I think the expectation right now would seem that the gateway will need to know how to interact with the jobManager type. It isn't like by abstracting the job manager command paths behind generic "variables" such as SUBMISSION and JOB_MONITORING and DELETION that a gateway could suddenly become ignorant of the job manager. The gateway will still need to know whether it is using qsub or bsub or sbatch and understand how to use each because of each accept different arguments and have different output.

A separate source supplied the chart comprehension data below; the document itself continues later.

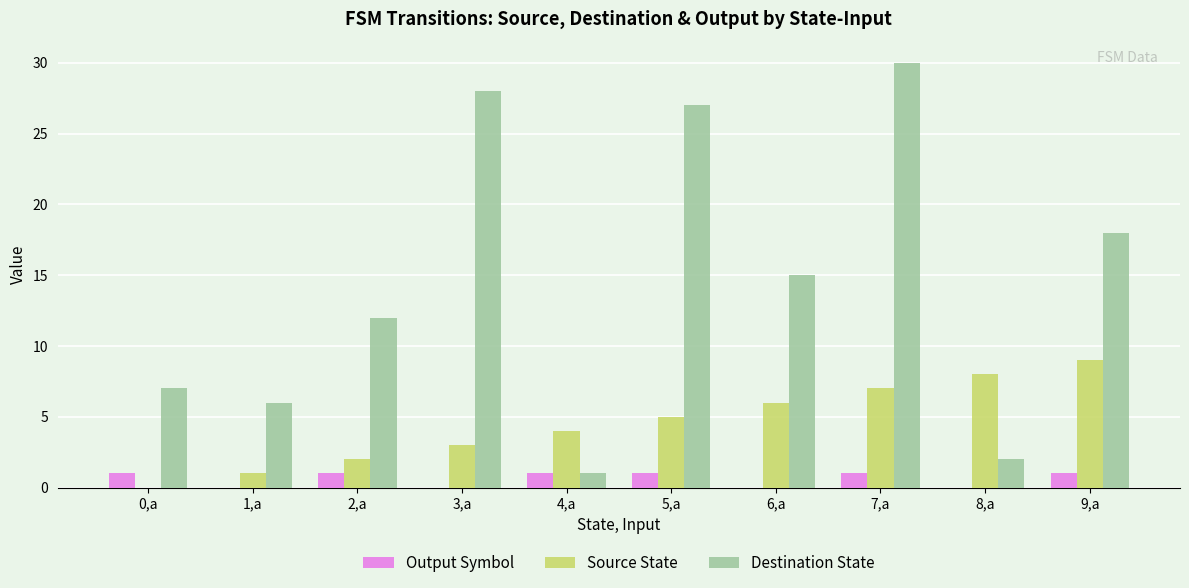

How many categories are shown in the chart?

10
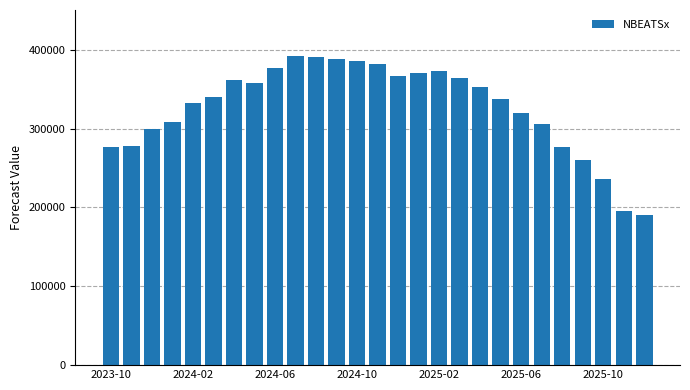

How many bars are there in total?

27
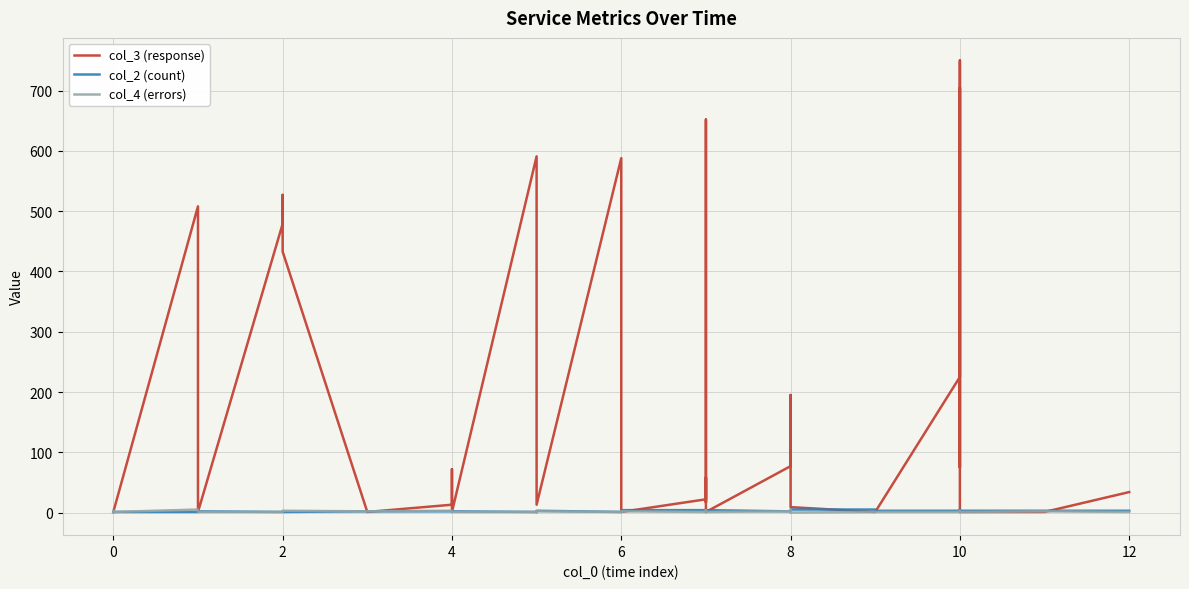

Where is col_3 (response) nearest to the value 375?

2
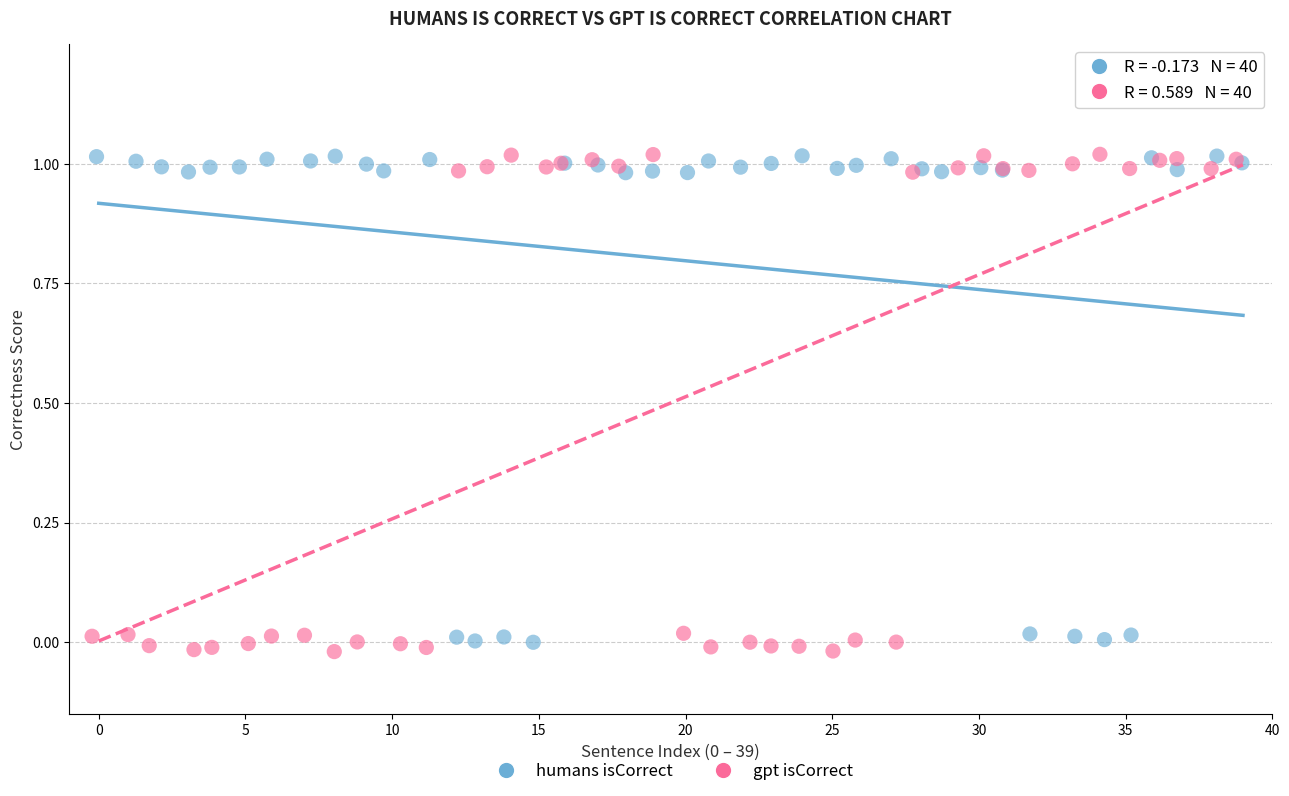

Which series has the largest Y range (max minus min)?

gpt isCorrect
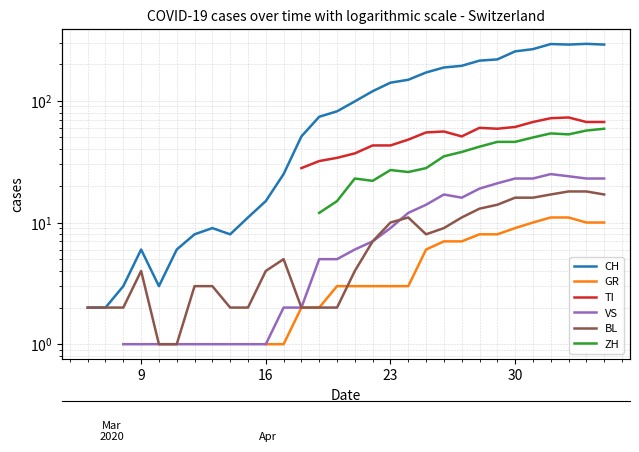

True or false: TI and ZH intersect in this chart.

False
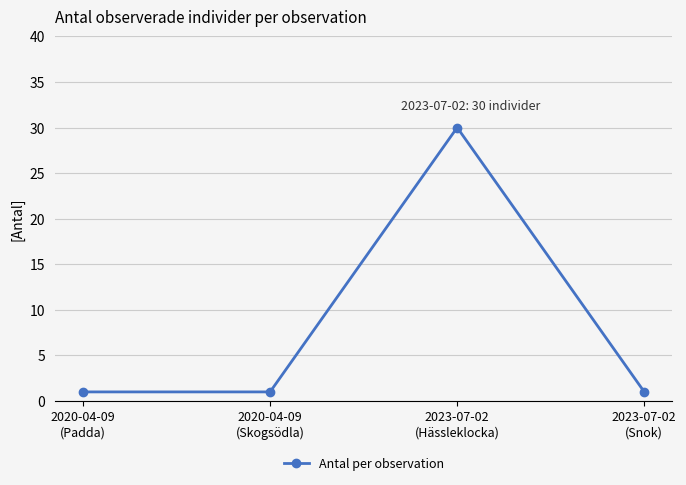

What is the ratio of the value at 2020-04-09
(Skogsödla) to the value at 2023-07-02
(Snok)?

1.0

In OnDemand there are cases where the default bin directory doesn't contain a specific binary so it needs to be customizable so with https://osc.github.io/ood-documentation/latest/installation/cluster-config-schema.html#bin-overrides this can be done:

# An example in Slurm
job:
  adapter: "slurm"
  bin: "/opt/slurm/bin"
  conf: "/opt/slurm/etc/slurm.conf"
  bin_overrides:
      # Override just want you want/need to
      sbatch: "/usr/local/slurm/bin/sbatch_wrapper"

So OnDemand looks for Slurm binaries under /opt/slurm/bin except for sbatch where it uses /usr/local/slurm/bin/sbatch_wrapper.

That is my context for this discussion. I imagine that commandBinPath or batchSystemBinPath and then the individual commandPaths might offer similar flexibility.

But the latter (commandPaths) needs more thought I think if the enums are not fixed (i.e. SUBMISSION). Also, if the command path looked like "name": "SUBMISSION", "path": "/usr/bin/sbatch" from the gateway knowing how to use Slurm, it might still have to have a hardcoded mapping in the gateway code between "SUBMISSION" and "sbatch" when the jobManager is slurm so that it knows that this variable "SUBMISSION" means the value will be the path to the sbatch binary - because the gateway is still responsible right now for knowing how to work with sbatch (what arguments to provide it and how to parse the output).

So it isn't yet clear to me the value of commandPaths having generic variable names like "SUBMISSION" and "DELETION".